RECORDS TO USE ->
::::::::

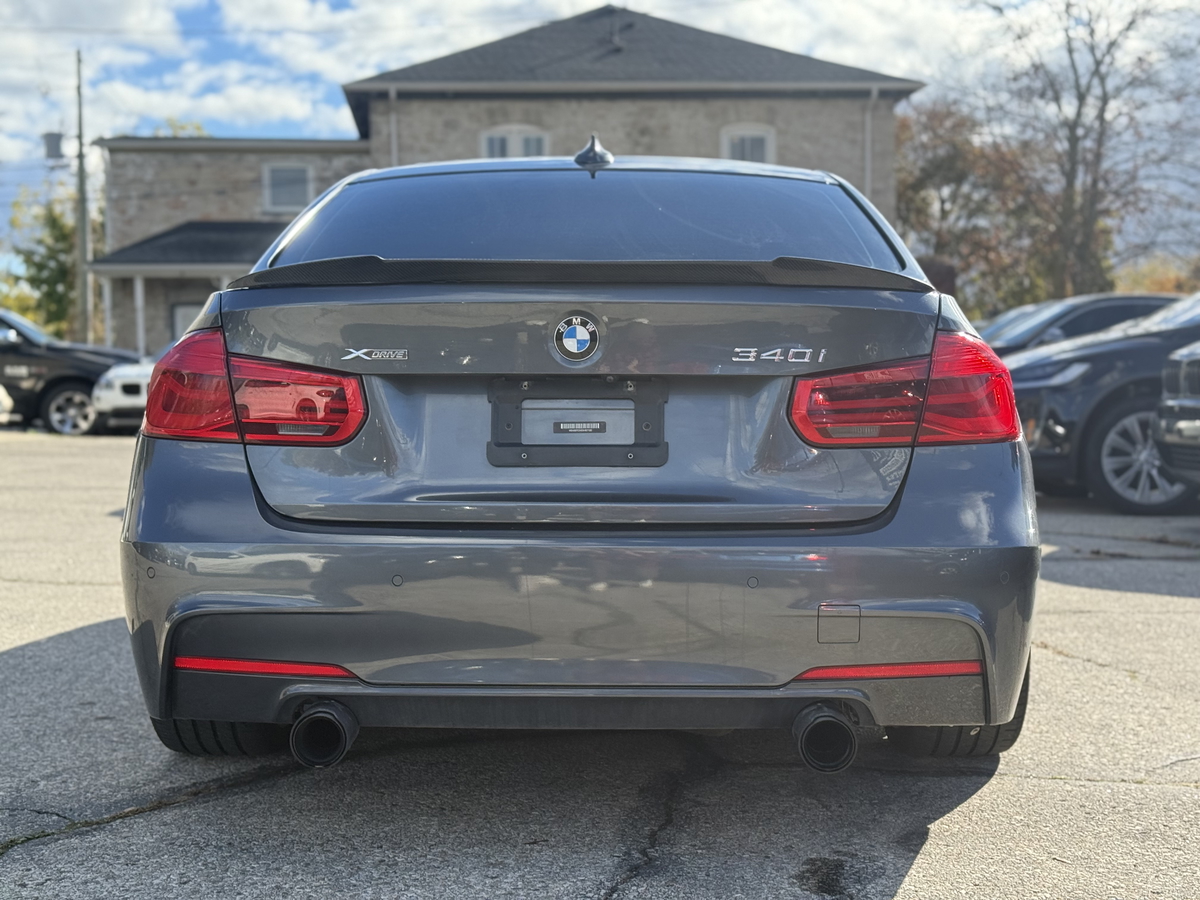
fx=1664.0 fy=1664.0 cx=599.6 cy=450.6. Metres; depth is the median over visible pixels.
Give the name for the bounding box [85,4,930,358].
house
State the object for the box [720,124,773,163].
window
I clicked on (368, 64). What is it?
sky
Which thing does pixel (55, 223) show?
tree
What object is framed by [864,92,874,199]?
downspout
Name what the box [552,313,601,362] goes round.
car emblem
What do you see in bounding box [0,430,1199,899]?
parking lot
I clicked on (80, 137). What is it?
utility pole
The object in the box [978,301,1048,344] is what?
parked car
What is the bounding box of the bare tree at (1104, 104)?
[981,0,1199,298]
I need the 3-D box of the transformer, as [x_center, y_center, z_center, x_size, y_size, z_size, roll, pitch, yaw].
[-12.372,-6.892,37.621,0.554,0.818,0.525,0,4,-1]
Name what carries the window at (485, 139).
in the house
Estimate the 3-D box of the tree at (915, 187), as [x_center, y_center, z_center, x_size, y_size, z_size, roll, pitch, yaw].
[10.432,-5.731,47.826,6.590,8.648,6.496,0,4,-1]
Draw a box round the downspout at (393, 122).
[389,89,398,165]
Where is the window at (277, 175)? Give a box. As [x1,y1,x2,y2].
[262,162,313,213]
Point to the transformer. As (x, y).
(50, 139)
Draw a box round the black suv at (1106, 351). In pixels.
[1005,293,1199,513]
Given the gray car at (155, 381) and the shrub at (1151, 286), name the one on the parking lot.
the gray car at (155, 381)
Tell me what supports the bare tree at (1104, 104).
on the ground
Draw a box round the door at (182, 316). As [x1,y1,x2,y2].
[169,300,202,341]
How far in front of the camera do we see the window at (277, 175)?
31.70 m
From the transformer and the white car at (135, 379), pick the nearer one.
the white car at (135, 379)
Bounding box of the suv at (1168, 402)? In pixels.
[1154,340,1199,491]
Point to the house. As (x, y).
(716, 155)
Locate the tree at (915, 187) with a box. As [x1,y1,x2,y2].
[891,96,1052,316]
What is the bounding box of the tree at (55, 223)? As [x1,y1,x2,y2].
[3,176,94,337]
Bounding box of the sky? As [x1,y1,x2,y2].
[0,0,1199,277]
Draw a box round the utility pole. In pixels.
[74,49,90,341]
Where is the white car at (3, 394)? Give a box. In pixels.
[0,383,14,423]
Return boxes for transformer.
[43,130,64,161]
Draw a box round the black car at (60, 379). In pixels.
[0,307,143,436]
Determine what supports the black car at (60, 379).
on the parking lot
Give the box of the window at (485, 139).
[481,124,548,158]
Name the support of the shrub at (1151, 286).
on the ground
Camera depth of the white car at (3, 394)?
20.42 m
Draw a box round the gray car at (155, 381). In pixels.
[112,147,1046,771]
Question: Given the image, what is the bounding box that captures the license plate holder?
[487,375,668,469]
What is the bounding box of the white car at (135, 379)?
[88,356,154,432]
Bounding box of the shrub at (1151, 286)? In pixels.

::::::::

Your answer is to contain exactly the lines from the one holding "Draw a box round the gray" to the end of the entries, with no other line.

Draw a box round the gray car at (155, 381). In pixels.
[112,147,1046,771]
Question: Given the image, what is the bounding box that captures the license plate holder?
[487,375,668,469]
What is the bounding box of the white car at (135, 379)?
[88,356,154,432]
Bounding box of the shrub at (1151, 286)? In pixels.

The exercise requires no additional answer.